Gennady Onishchenko, a former chief sanitary doctor known for his creative approach to medical advice, said Tuesday that "rubber technical goods [condoms] have nothing to do with health," state news agency RIA Novosti reported.
Onishchenko was commenting on import restrictions proposed by the Industry and Trade Ministry earlier in the day, which also called for a ban on X-ray and ultrasound machines, defibrillators, incubators and other medical equipment.
Banning condom imports "will simply make one more disciplined, more strict and discriminating in choosing partners, and maybe will do a favor to our society in respect to solving demographic problems," Onishchenko was quoted by RIA Novosti as saying.
His comments come at a time when sexually transmitted diseases are widespread in Russia and HIV infection rates are on the rise, even as most European countries have succeeded in bringing them down.

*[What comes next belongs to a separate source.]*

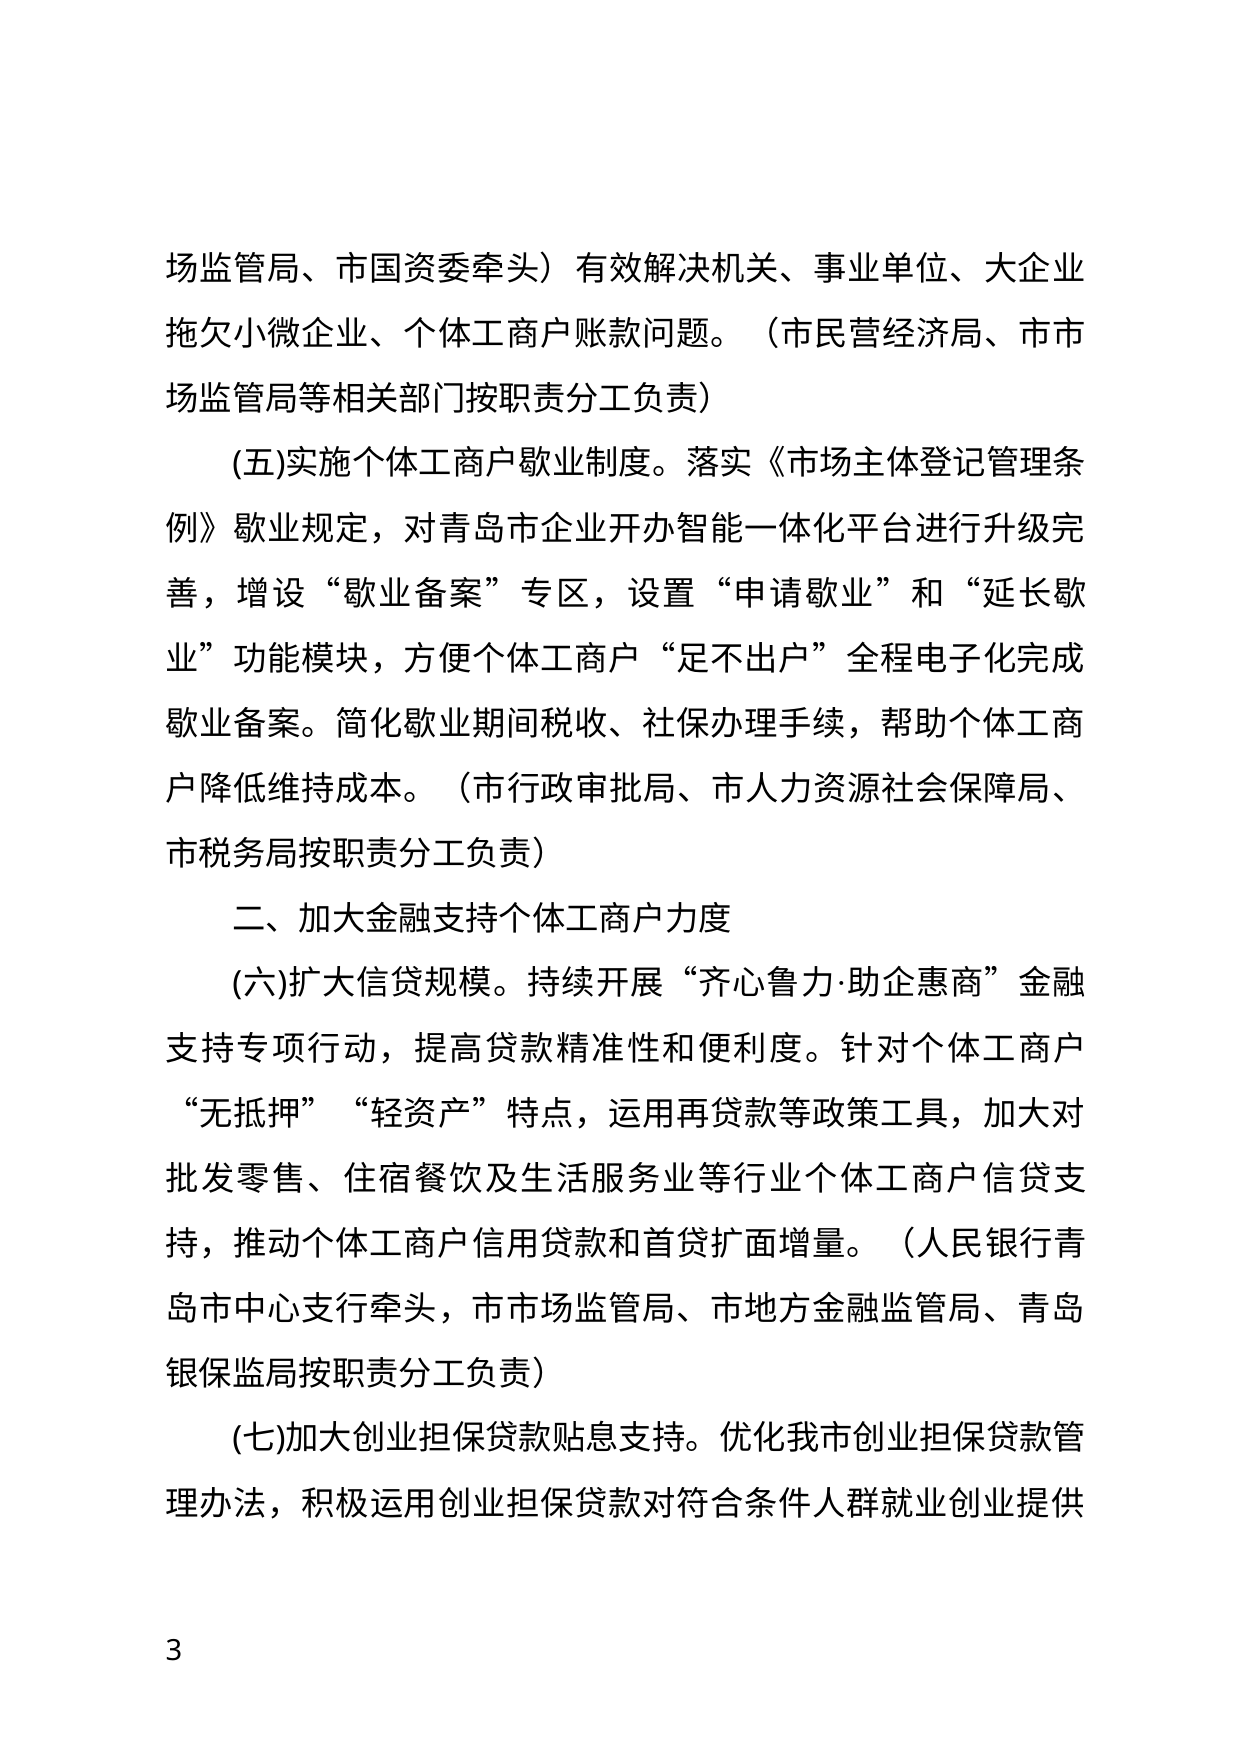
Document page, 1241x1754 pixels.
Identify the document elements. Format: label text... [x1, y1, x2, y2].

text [165, 233, 1087, 428]
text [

But the head of a federal center for combating AIDS, Vadim Pokrovsky, argued that there is "no direct link" between HIV infection rates and the availability of imported condoms, because they are too pricey for many students and other low-income Russians, Interfax news agency reported.
"If a [trade school] student has to choose whether to buy a beer or a condom, he will probably buy a beer, because it's cheaper," Pokrovsky was quoted as saying.
The real issue is the shortage of cheap condoms in the country, he said, conceding, however, that the quality of the cheaper varieties that are available might not make them particularly popular.
"Of course, there is a question of quality, and in this regard a problem certainly exists," Pokrovsky was quoted by Interfax as saying.